The whistle was sounding in his waking life. It was a quiet, cautious whistling, more of an intermittent whistle. Solovyov raised himself up on his elbow and looked around. The whistling disappeared. There was nothing unusual in the room. Solovyov lay down again and the whistling resumed. He slid his feet into his slippers and went to the kitchen. He stopped in the kitchen doorway. A great titmouse was sitting on the cupboard door.

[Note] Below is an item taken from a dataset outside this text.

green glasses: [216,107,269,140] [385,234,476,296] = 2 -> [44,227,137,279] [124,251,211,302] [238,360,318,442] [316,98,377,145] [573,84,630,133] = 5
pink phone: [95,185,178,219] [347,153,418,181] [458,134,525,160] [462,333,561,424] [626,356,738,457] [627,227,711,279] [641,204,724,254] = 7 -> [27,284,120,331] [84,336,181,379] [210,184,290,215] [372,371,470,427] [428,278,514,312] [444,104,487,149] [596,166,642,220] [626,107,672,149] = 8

The bird was obviously watching him, though for some reason it was not facing Solovyov. Only one of its eyes was visible, lending the bird an inappropriately coquettish appearance. The bird had flown in through the high ventilation window, which had been opened for the night. Why had it not flown out through the window? Unable to find it? Or did it not want to? Solovyov thought that they might live together. He took a step toward the bird, who fluttered to the ceiling light fixture. The sound of wings was unexpectedly loud in the quiet of the kitchen. The thought even flashed through his mind that the word fluttered was onomatopoeic. This was exactly how bird wings sounded.
Solovyov shrugged and walked over to the window. A drum beat was streaming through the little window along with the frosty air. Initially it was pure rhythm, barely discernible and almost lacking sound. This rhythm was resounding from Ofitsersky Lane, just in front of the Military Space Academy. It was located in the buildings of the former Second Cadet Corps.